## TASK INPUTS
------------------------------------------------

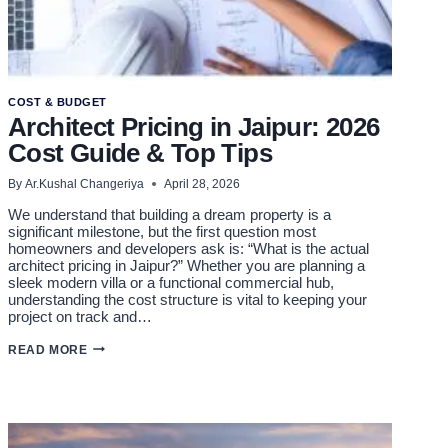
COST & BUDGET
Architect Pricing in Jaipur: 2026
Cost Guide & Top Tips
By
Ar.Kushal Changeriya
April 28, 2026
We understand that building a dream property is a
significant milestone, but the first question most
homeowners and developers ask is: “What is the actual
architect pricing in Jaipur?” Whether you are planning a
sleek modern villa or a functional commercial hub,
understanding the cost structure is vital to keeping your
project on track and…
ARCHITECT
READ MORE
PRICING
IN
JAIPUR:
2026
COST
GUIDE
&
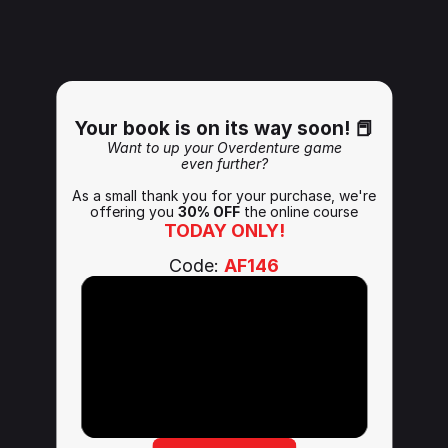
Your book is on its way soon! 📕
Want to up your Overdenture game
even further?
As a small thank you for your purchase, we're
offering you 
30% OFF
 the online course
TODAY ONLY!
Code: 
AF146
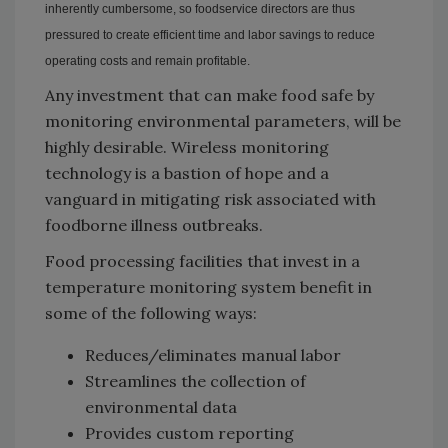
inherently cumbersome, so foodservice directors are thus
pressured to create efficient time and labor savings to reduce
operating costs and remain profitable.
Any investment that can make food safe by
monitoring environmental parameters, will be
highly desirable. Wireless monitoring
technology is a bastion of hope and a
vanguard in mitigating risk associated with
foodborne illness outbreaks.
Food processing facilities that invest in a
temperature monitoring system benefit in
some of the following ways:
Reduces/eliminates manual labor
Streamlines the collection of
environmental data
Provides custom reporting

------------------------------------------------

Collect each line in the data above that contains the word "environmental", treating uppercase and lowercase letters as different.

monitoring environmental parameters, will be
environmental data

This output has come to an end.